Open ChatGPT in a new tab. Type: "best family dentist in Calgary." Now look at the names that come back.
If you're a dentist in this city, there's a roughly 90% chance your practice isn't one of them. That's not because your work isn't good. It's because ChatGPT, Claude, Perplexity, and Gemini don't read websites the way Google does, and most dental sites are built for Google.
This matters more every quarter. A growing share of new-patient research now starts with an AI tool, not a search bar. By the time prospective patients reach your contact form, they've already narrowed their list to two or three names, and those names came from somewhere.
What AI tools actually look at
When ChatGPT recommends a dentist, it's not running a fresh Google search. It's pulling from a mix of three things: structured data on your website (schema markup), citations of your practice across third-party sources (review platforms, news sites, directories), and entity associations it's built up about you over time.
Practices that get cited tend to do three things well, and most practices do none of them.
Fix one: actually publish Dentist or MedicalBusiness schema
Schema markup is structured data that tells AI tools exactly what your business is, where it operates, what services it offers, and who runs it. Most dental sites have either no schema at all or a generic LocalBusiness schema that an SEO plugin auto-generated and never got refined.

MATERIAL SUPPLIED:
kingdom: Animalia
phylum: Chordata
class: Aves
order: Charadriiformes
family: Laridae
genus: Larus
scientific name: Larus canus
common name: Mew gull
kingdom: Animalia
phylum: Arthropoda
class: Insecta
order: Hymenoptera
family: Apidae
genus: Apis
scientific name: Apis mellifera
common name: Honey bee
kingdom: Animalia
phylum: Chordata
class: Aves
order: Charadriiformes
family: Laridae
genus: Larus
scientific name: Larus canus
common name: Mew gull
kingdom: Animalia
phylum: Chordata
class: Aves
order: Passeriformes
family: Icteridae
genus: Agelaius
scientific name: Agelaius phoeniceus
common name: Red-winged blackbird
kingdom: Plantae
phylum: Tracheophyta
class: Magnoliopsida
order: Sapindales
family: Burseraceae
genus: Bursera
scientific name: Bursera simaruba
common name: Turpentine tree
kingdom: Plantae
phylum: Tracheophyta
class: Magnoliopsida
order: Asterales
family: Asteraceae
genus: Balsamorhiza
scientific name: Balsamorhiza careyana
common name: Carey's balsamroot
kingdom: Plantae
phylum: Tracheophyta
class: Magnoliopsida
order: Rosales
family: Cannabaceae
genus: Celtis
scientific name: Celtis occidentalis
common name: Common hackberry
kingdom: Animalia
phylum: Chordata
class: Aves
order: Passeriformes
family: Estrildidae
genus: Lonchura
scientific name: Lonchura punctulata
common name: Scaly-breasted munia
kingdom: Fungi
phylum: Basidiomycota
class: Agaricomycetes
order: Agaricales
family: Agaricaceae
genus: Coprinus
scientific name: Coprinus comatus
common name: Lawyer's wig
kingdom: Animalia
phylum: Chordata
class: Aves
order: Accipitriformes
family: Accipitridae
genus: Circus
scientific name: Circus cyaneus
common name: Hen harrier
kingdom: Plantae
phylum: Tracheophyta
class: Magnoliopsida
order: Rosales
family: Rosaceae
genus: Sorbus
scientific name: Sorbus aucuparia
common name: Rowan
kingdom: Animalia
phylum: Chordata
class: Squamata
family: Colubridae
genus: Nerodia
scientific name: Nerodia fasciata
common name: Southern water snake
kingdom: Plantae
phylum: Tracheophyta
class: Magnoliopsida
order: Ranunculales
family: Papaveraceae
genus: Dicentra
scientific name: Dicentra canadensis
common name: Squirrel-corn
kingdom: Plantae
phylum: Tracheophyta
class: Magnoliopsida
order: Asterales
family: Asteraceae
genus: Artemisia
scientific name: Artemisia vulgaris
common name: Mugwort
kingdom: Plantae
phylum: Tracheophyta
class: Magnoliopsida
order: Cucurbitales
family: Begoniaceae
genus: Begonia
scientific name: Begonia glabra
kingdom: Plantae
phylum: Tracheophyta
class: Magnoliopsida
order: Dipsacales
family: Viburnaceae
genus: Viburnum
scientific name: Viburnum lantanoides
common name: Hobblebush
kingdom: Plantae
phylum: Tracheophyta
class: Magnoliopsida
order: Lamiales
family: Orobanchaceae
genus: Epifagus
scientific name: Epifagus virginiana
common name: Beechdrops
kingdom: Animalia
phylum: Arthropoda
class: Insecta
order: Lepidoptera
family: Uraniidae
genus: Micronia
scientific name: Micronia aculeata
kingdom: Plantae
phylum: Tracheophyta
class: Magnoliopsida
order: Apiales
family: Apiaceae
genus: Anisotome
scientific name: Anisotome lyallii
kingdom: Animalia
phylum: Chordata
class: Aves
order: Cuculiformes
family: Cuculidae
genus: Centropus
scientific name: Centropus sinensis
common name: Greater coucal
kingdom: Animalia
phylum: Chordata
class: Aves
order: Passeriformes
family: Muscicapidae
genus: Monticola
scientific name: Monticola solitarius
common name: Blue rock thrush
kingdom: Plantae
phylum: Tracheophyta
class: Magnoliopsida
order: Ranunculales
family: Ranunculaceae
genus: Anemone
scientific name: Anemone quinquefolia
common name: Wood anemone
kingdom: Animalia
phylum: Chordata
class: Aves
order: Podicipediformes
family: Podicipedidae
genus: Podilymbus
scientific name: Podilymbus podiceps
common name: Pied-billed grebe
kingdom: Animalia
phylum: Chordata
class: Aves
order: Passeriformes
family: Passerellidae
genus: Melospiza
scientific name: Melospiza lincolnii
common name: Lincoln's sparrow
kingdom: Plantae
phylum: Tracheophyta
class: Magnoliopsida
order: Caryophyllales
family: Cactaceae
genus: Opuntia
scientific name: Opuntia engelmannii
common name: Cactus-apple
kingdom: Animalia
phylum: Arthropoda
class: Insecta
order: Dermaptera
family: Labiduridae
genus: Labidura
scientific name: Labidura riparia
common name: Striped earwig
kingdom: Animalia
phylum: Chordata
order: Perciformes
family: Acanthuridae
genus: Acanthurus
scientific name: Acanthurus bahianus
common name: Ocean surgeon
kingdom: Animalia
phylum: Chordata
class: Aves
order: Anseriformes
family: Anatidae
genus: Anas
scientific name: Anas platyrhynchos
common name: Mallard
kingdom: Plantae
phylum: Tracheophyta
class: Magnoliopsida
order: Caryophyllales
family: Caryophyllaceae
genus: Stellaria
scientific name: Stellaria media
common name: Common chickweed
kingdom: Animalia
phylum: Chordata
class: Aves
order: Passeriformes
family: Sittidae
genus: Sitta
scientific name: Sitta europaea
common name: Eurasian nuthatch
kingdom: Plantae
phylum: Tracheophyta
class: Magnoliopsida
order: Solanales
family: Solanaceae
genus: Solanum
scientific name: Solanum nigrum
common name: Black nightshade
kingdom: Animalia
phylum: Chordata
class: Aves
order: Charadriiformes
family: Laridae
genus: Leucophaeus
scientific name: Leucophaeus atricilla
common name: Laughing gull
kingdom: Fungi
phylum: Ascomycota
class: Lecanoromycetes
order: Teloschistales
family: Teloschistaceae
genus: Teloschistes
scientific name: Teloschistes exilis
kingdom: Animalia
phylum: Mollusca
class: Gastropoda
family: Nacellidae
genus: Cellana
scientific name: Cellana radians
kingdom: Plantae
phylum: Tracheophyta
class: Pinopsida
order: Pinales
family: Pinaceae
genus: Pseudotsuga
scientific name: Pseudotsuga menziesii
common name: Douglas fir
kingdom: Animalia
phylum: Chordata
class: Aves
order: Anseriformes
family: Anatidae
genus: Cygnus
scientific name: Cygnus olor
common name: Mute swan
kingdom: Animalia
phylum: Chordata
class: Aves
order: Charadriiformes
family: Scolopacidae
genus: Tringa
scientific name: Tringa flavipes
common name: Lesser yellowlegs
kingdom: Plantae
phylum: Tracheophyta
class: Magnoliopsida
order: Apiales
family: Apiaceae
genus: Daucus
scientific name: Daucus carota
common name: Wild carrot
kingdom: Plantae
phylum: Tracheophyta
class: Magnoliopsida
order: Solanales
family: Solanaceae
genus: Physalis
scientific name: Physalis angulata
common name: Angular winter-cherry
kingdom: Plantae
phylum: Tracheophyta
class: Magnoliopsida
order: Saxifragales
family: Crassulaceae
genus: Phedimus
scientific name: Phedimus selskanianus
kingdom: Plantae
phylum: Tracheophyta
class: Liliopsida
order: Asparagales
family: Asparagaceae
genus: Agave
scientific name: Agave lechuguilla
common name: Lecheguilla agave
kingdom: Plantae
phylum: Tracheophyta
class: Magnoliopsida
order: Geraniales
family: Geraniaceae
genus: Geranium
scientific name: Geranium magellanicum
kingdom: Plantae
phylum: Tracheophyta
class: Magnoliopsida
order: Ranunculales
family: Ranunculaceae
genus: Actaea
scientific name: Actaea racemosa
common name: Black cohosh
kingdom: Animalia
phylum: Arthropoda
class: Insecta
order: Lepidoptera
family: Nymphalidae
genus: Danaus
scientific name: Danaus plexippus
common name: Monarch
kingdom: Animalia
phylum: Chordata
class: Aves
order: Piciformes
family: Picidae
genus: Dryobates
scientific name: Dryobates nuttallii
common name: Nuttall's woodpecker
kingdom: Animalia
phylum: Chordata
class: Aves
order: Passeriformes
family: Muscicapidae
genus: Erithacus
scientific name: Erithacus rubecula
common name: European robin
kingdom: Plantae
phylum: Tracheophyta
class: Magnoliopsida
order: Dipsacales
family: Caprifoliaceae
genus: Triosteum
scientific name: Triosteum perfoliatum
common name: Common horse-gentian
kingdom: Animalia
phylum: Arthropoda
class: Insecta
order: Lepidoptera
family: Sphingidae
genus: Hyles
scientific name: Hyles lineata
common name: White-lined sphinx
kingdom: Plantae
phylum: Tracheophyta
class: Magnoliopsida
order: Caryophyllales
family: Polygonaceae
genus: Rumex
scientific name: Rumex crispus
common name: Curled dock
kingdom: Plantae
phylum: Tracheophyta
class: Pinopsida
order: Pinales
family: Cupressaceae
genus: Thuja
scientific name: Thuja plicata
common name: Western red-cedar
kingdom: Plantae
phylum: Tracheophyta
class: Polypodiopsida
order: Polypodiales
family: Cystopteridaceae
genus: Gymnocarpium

YOUR ASSIGNMENT: Can you return, word for word, the passage of the article on dentists and AI tools starting at "Open ChatGPT in" and ending at "came from somewhere."? The records have nothing to do with this.

ANSWER BOX:
Open ChatGPT in a new tab. Type: "best family dentist in Calgary." Now look at the names that come back.
If you're a dentist in this city, there's a roughly 90% chance your practice isn't one of them. That's not because your work isn't good. It's because ChatGPT, Claude, Perplexity, and Gemini don't read websites the way Google does, and most dental sites are built for Google.
This matters more every quarter. A growing share of new-patient research now starts with an AI tool, not a search bar. By the time prospective patients reach your contact form, they've already narrowed their list to two or three names, and those names came from somewhere.